Commencez par fixer un RTO et un RPO par service critique, validés avec le métier. Automatisez ensuite les sauvegardes hors site et tenez à jour un inventaire des secrets et des dépendances. Planifiez un test de restauration trimestriel et consignez la durée réelle observée. Comparez les hébergeurs qui documentent leurs snapshots et leurs procédures via l'annuaire. Envisagez un second hébergeur ou une zone de reprise si l'enjeu financier ou réputationnel dépasse le coût de la redondance.

Questions fréquentes

Quelle différence entre sauvegarde et plan de reprise ?

La sauvegarde copie des données. Le plan de reprise définit qui restaure quoi, en combien de temps, avec quelle perte acceptable, et comment continuer si l'hébergeur est indisponible. Sans procédure écrite et testée, la copie reste théorique le jour de la crise.

Les backups automatiques de l'hébergeur suffisent-ils ?

Non, pas seuls. Fréquence, rétention et restauration ne sont pas toujours garanties contractuellement. Il faut une copie hors site, un test trimestriel et une procédure documentée — voir CGV hébergement.

Quels RTO/RPO pour un site e-commerce ?

Indicatif : RPO inférieur à une heure pour les commandes, RTO inférieur à quatre heures pour reprendre le commerce — à calibrer sur le chiffre d'affaires perdu par heure. Un blog vitrine tolère souvent vingt-quatre heures ; un panier bloqué en journée coûte bien plus.

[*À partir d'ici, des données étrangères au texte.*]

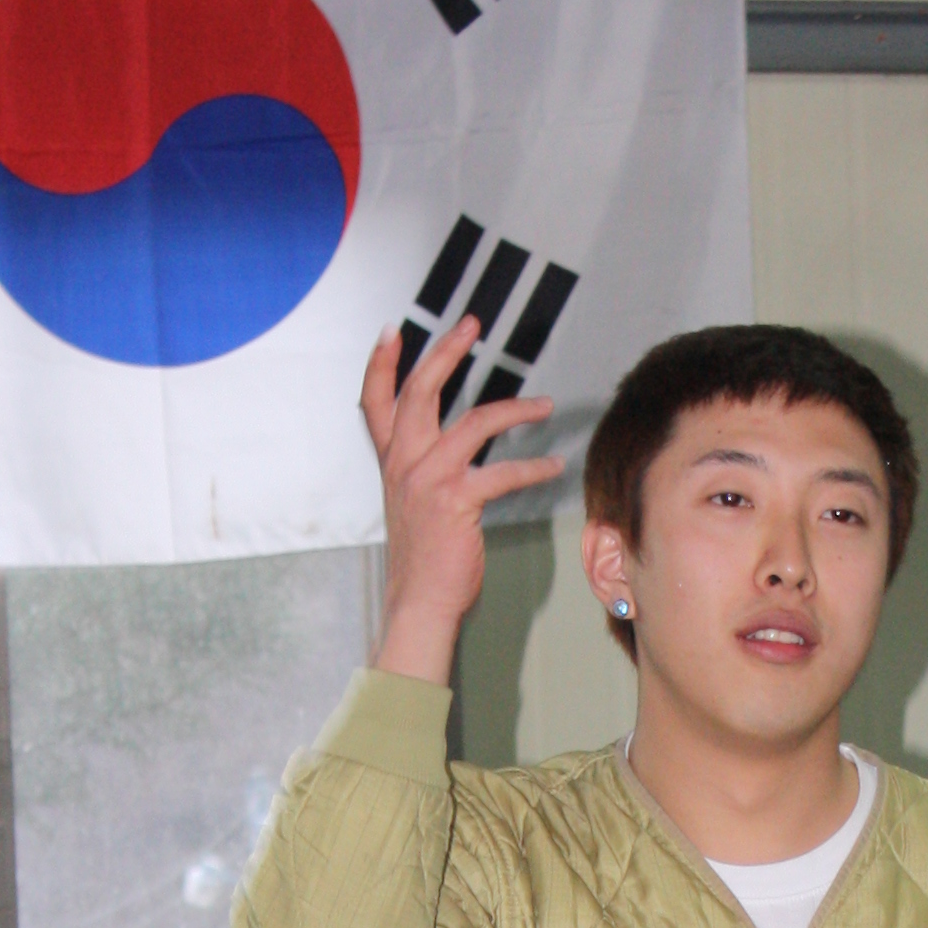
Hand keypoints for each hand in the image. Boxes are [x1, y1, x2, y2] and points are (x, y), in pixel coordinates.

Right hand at [360, 317, 563, 684]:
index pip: (375, 402)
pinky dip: (534, 467)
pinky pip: (503, 472)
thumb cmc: (423, 560)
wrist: (419, 602)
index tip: (391, 330)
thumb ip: (421, 470)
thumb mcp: (411, 505)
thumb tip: (448, 447)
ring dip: (517, 410)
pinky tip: (553, 465)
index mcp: (392, 462)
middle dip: (447, 351)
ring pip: (474, 422)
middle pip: (420, 391)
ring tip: (545, 406)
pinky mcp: (456, 500)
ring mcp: (428, 479)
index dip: (381, 364)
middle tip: (472, 324)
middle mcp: (404, 464)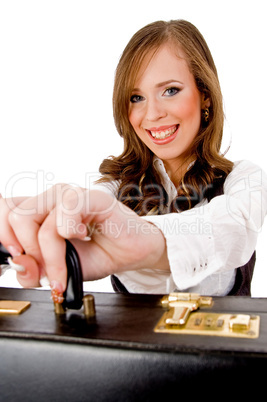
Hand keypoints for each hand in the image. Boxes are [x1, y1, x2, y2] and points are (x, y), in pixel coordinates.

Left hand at [0, 186, 168, 291]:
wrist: (131, 252)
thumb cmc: (98, 254)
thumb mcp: (57, 269)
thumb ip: (33, 269)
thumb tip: (19, 263)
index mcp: (40, 210)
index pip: (4, 209)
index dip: (4, 237)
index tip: (20, 260)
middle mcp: (51, 198)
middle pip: (14, 217)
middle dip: (28, 253)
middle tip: (49, 271)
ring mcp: (70, 194)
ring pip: (34, 219)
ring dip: (49, 254)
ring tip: (66, 266)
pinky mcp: (90, 196)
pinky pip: (64, 213)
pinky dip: (69, 235)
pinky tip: (83, 238)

Faut-il un second hébergeur ?

Pour les sites critiques, oui : bascule DNS, infrastructure en veille, runbook validé. Le coût se compare au risque. Sur mutualisé, un second hébergeur n'est pas obligatoire si un RTO long reste acceptable — à condition de l'assumer explicitement.


Un backup que vous n'avez jamais restauré est une promesse. Un PRA, c'est la promesse tenue devant un chronomètre.